La santé et l’écologie, principales cibles des suppressions de postes

Les crédits accorder à ces deux ministères vont cependant augmenter extrêmement : 820 millions d’euros d’ici 2022 pour la santé, 640 millions pour la transition écologique.

L’entrée du ministère des solidarités et de la santé, à Paris, le 11 juin.
L’entrée du ministère des solidarités et de la santé, à Paris, le 11 juin. AURORE MESENGE / AFP

 Alors que le projet de loi de finances (PLF) pour 2020 doit être présenté le 25 septembre en conseil des ministres, les ministères se sont vu conséder durant l’été leur feuille de route en termes d’effectifs pour l’an prochain. Selon un article du Parisien confirmé par nos informations, les deux plus fortes baisses (en équivalents temps plein) concerneront le ministère des solidarités et de la santé et celui de la transition écologique et solidaire.

Pour le premier, la baisse atteindra 2,2 % (– 396 postes) l’an prochain et 6,1 % (– 1 080 postes) d’ici 2022 (chiffre indicatif qui devra être validé dans les budgets suivants). Quant au second, il perdra 1,8 % d’effectifs (– 1 769 postes) en 2020 et 5 % (– 4 961 postes) d’ici trois ans. Ces coupes claires peuvent surprendre, compte tenu de l’attention formellement portée par le gouvernement à l’« urgence écologique », et après l’annonce par Agnès Buzyn d’un plan doté de 754 milions d’euros d’ici 3 ans à la suite de la grève des urgentistes.

« Sur le ministère de la santé, les hôpitaux sont en dehors du champ, ils relèvent de la sécurité sociale et de l’OnDam qui sera en hausse cette année. Quant à l’écologie, ce n’est pas un service public mais une politique publique. Ce qui compte ce n’est pas tant le niveau d’emploi que le budget, et celui-ci augmente de 600 millions d’euros l’an prochain », déclare-on à Bercy.

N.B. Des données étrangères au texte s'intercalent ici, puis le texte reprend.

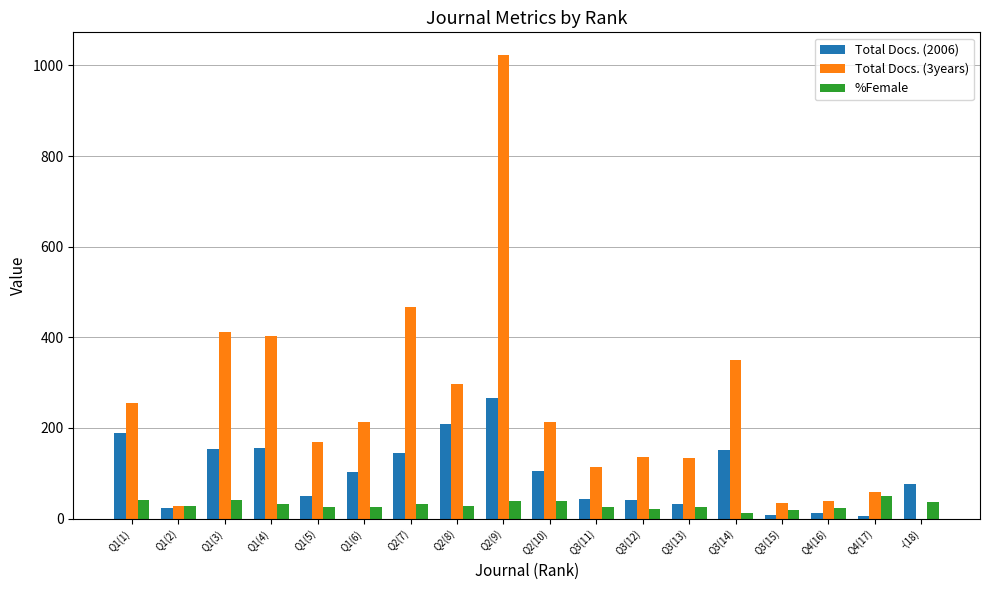

What is the average value of the %Female series?

30.2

Les budgets de l’armée, de l’éducation et de la santé en hausse

En raisonnant en crédits accordés, en effet, les enveloppes dévolues à ces deux ministères doivent au contraire gonfler l’an prochain. Il est prévu que la santé voie une augmentation budgétaire de 820 millions d’euros en 2022, ce qui en fait la troisième plus forte accélération après les armées et l’éducation nationale. La transition écologique, elle, arrive en cinquième position des ministères les mieux dotés (+ 640 millions d’euros, soit une hausse de 2 %).

Sans surprise, le ministère de l’action et des comptes publics, « bon élève » de la réduction d’effectifs sollicitées par l’exécutif dans le cadre de la réforme de l’Etat, devrait voir le nombre de fonctionnaires qui y travaillent baisser de 1,3 % l’an prochain, soit 1 683 postes en moins. D’ici 2022, la décrue pourrait atteint 4,6 %, soit 5 731 postes – début septembre, Gérald Darmanin, le ministre de l’action et des comptes publics, avait de fait annoncé aux syndicats une baisse totale de ses effectifs d’environ 5 800 emplois.

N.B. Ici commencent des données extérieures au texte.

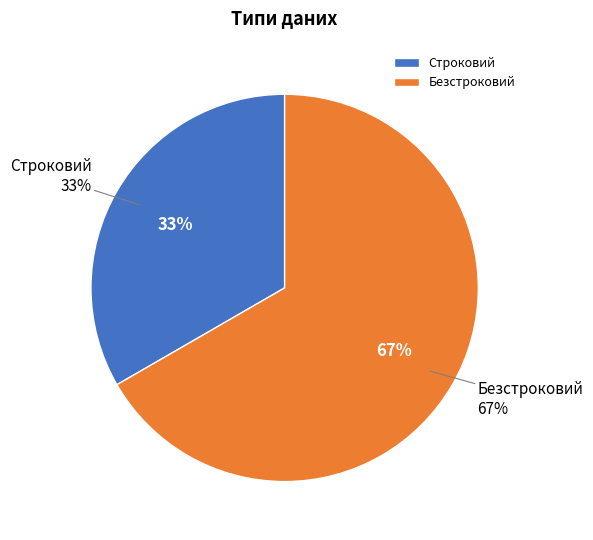

Count the number of slices in the pie.

2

La décrue devrait atteindre 2,1 % (– 363 postes) au ministère de l’économie et des finances, le portefeuille de Bruno Le Maire, marqué notamment par la réforme du réseau des chambres de commerce et d’industrie. La baisse est prévue à 4,9 % (– 863 postes) d’ici la fin du quinquennat. Les ministères des affaires étrangères connaîtra un recul de 1,6 % (– 332 postes).

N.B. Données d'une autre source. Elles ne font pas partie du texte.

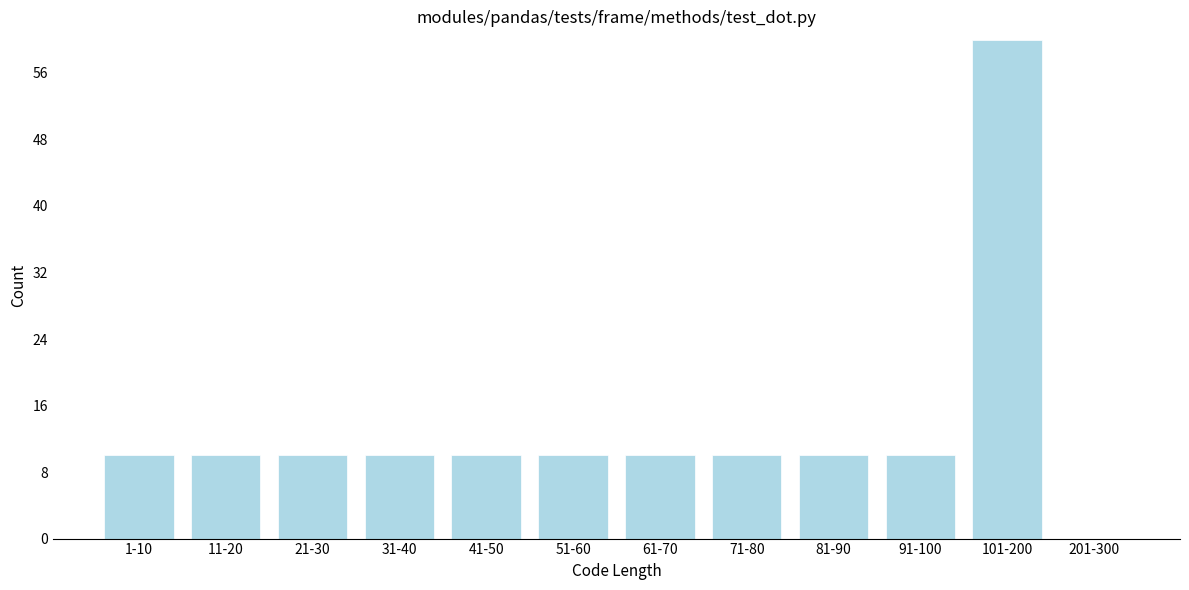

Reading left to right, transcribe all the data shown in this chart.

1-10=10	11-20=10	21-30=10	31-40=10	41-50=10	51-60=10	61-70=10	71-80=10	81-90=10	91-100=10	101-200=60	201-300=0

Du côté des ministères qui verront leur nombre d’agents augmenter en 2020, on trouve la cohésion des territoires avec une hausse de 46 postes (+ 5,6 % d’effectifs), ou la justice, autre priorité affichée de l’exécutif (+ 1,4 % soit 1 183 postes et + 4,5 % d’ici 2022). Les services du premier ministre se verront aussi augmentés de 164 postes (+ 1,6 %).

Quant à l’éducation nationale, au global, ses effectifs seront stables (– 0,1%) l’an prochain, de même que ceux des armées (+ 0,2 %) et du ministère du travail (+ 104 postes, + 0,2 %). Ce dernier devrait en revanche perdre 971 postes (– 1,5%) d’ici la fin du quinquennat.

Au total, 2020 devrait voir la suppression de 2 593 postes de fonctionnaires d’Etat, après respectivement 1 600 et 4 100 sur les deux premières années du quinquennat. D’ici 2022, les coupes devraient atteindre 7 067 postes, soit un total de près de 13 000 postes sur le quinquennat. Un chiffre légèrement inférieur à l’objectif de 15 000 que s’est désormais fixé le gouvernement, après avoir renoncé en juillet aux 50 000 suppressions envisagées dans son programme par Emmanuel Macron. Les économies générées pourraient aller jusqu’à « 75 à 100 millions d’euros en 2020 », selon Le Parisien.